So as I've had my fair share of a lurking/grass-touching period and my brain being the 3 year old philosopher it is, I have collected questions overtime that I haven't quite be able to fit in anywhere. As they would have no use to me wasting away in a notepad, I decided I would share them with you guys in order to develop opinions. You can answer any or none at all, just releasing the valve so my brain doesn't explode.

-Even though the Scots-Irish are now culturally absorbed into American "Whiteness", is there still a subconscious bias against them/colonial scars?; Of course not the "Irish" politicians and oligarchs, or someone refusing a Big Mac because it was made by a Paddy--the slur, not to be confused with the bun, which is reasonably rejected as that middle bun is but a cosmetic deviation from a McDouble to make you spend more and causes serious TMJ upon unhinging the jaw for consumption-- but the bias against the Scot-Irish in the guise of classism, with treatment of rednecks and "white trash". Now I myself have never lived in the south, but I have my own experience of being poor and surrounded by rural fly over America. Forgetting the transference of ethnic prejudices into classist ones, the actual territory of predominately Scots-Irish aren't known for their economic strength. Appalachia and the South are still deeply poverty stricken and lagging behind the rest of the States. I do not mean this blurb to be whining as an "irish american"(mutt) or anything, but more so an example for the colonized and marginalized of how being "accepted" by the state isn't the same as empowered and liberated with reparations. The libs will just come up with new terms for stereotypes and ignore any real change.

Wasn't much of a question was it hahaha. Sorta ties into second question (you'll see)

-Does being blue collar or "working class" (American sense) tend to bring social bigotry itself, or has the state purposely planted seeds of bigotry into the minds of manual labourers knowing they posses a revolutionary character which would be in deadly combination with liberation groups for the marginalized? Frankenstein question, has the petite bourgeoisie and intelligentsia been "focused" on social change because it separates them from the working class? (In the image sense for their own classist reasons, but also in the political solidarity sense with pressure from the state).
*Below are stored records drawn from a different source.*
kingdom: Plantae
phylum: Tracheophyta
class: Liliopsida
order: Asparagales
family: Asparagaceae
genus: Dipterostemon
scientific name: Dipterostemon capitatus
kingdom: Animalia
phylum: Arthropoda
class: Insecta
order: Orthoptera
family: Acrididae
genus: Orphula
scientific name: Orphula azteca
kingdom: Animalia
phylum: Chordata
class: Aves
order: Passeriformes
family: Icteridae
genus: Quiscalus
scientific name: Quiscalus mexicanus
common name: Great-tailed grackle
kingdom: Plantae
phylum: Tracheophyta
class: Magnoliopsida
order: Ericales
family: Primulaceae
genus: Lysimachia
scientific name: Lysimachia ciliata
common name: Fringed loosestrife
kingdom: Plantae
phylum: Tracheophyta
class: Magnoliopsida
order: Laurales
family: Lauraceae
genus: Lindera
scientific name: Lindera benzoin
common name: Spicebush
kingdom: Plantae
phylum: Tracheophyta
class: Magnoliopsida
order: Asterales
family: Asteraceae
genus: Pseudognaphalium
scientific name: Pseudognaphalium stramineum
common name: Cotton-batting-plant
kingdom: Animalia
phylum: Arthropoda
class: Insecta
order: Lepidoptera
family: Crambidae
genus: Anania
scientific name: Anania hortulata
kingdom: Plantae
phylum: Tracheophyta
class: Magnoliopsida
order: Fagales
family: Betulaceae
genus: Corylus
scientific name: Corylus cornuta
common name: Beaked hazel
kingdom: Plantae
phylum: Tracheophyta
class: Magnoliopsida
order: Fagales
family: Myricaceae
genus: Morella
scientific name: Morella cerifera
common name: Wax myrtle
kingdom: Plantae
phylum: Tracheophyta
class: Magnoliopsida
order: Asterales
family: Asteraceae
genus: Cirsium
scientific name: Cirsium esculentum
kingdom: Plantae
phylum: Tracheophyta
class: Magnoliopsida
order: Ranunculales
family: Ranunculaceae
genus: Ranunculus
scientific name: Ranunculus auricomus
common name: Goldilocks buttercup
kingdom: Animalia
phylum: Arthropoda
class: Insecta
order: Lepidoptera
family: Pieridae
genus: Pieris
Why you find bigotry in areas heavy with the working class and poverty, regardless of the demographic make up there. Also the natural drag of the rural behind the urban.

This one is less of a theory question but more of a personal one.

-For you guys in the imperial core with me, do you ever wonder why it was us who happen to be the lucky few who have become Marxist Leninist and have managed to dodge all the propaganda, especially with the "left" bootlicking? Is this some weird destiny of being born in the Empire, Living through the empire's death, and actually being able to see it while others around can't. To be ahead of the tides as Imperialism turns inward. Why us be the seeds to plant and grow the resistance within the bloating belly of the beast before it bursts? I know it's not using DiaMat, but it feels surreal. Not just in this weird destiny talk, but seriously what made us able to be radicalized materially? We are so few, but what was the common thread?

I think I was supposed to have more, but if I come across some I'll let you know, feeling burnt out from this lol.

Edit: Knew I was forgetting something >:)

-How come the Far Right have enough emotional intelligence to parrot leftists talking points, or misconstrue them, while being absolute bigoted pieces of shit themselves?

  • Doubledee [comrade/them]
    ·
    9 months ago

    For the second one I think you might be overstating that this is the case regardless of demographics. Look up the demographics in a lot of American towns. There are plenty of poor midwestern working towns that have like 1 black person in them, for a lot of American built environments conscious separation by race was a guiding principle of planning and zoning. I think it's actually very easy and normal to develop solidarity across ethnic lines if you actually share a neighborhood and workplace with many kinds of people but American cities and towns were often built specifically to foreclose that possibility.

    I think American history also gives a good illustration of the reality that racism and bigotry are not class delineated: the ruling classes here were historically the most invested in creating and propagating beliefs that made them superior to everyone else, many of the most vocal and 'thoughtful' racists in American history were bourgeois.

    To say nothing of the fact that it's very easy for a rich white community in California to vocally be anti-racist while offering no resistance to the racist policies being pursued there. We might be giving the wealthy and educated libs more credit than they deserve by taking them at their word.